Before I even became an actor, I was a stage manager. But in those years, at the very beginning, I saw films by Podovkin and Eisenstein and the great Russian films of the 20, and I said, that's for me, that's what I want to do. And at last, I had a goal.
Presenter asks
What went wrong with [your attempt to build a national theatre company in the Lincoln Center]?
I don't think I was the right person for it. I think I failed because, first place, I'm an impatient man. I don't like to see the same people every day... I'm not an office animal at all. I just can't stand an office. I was the wrong man for it.
Presenter asks
Why has [James Dean] become such a cult?
In America at that time, he represented all the rebellion against the parents by kids who were disappointed in what their parents were doing... And he represented all that resentment again. And still, with all that, Roy, a craving for the... love of the father.
“The first piece of music that I would take along is the soundtrack from America America. It has the deepest feelings of sentiment, of nostalgia, of love for the background and culture that it represents.”

## Task instructions
A – In the interview, what job did the speaker have before becoming an actor?
B – Please continue the interview from the point where it stops.

## Stored items from a collection
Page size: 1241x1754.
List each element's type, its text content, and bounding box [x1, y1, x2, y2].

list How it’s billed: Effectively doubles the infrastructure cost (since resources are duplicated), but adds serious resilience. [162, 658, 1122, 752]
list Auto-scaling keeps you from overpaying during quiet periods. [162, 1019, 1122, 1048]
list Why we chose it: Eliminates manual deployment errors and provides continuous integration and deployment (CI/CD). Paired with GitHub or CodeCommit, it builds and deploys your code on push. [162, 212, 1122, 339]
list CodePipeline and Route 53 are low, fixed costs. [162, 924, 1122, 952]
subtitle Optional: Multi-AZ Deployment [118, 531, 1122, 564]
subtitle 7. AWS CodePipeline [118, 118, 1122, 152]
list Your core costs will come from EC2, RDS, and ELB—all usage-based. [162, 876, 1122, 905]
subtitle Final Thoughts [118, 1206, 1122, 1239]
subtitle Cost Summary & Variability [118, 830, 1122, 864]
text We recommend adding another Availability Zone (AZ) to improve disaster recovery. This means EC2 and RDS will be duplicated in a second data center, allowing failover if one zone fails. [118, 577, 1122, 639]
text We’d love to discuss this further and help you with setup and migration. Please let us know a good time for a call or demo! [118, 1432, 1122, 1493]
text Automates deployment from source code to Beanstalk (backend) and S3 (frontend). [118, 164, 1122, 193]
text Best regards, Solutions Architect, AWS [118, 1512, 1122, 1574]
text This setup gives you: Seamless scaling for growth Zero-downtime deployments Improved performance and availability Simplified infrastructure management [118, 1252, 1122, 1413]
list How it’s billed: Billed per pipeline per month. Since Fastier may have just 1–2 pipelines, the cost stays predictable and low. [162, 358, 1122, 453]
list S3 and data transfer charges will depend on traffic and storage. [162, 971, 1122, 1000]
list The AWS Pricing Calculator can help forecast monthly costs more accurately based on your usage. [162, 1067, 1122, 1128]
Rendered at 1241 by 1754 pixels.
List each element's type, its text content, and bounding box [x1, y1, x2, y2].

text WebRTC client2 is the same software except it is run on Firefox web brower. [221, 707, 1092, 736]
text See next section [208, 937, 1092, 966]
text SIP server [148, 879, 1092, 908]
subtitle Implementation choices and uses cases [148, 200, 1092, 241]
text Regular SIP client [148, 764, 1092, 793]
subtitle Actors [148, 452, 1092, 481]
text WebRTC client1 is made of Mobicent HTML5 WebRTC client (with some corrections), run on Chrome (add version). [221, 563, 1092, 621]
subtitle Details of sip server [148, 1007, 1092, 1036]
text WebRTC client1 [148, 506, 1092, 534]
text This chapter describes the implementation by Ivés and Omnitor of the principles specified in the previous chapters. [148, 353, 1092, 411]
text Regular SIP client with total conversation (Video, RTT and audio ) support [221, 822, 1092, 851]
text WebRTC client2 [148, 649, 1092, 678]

## Answers for the exercise
A – A stage manager.

B –
“I don't think that you're aware of how intense a culture I live in and how violent it is and how... how uncontrolled it can be. And therefore, I think my books correctly reflect what I see, just as your taste correctly reflects the life that you all tend to live.”
“Writing a book is the most intense experience I've ever had, Roy. It's something that's obsessive. You do wake up in the middle of the night and your wife says, what in the world are you doing? Why are you putting the light on? You say, wait a minute, kid. And you take a pen and you start writing in the middle of the night at three in the morning.”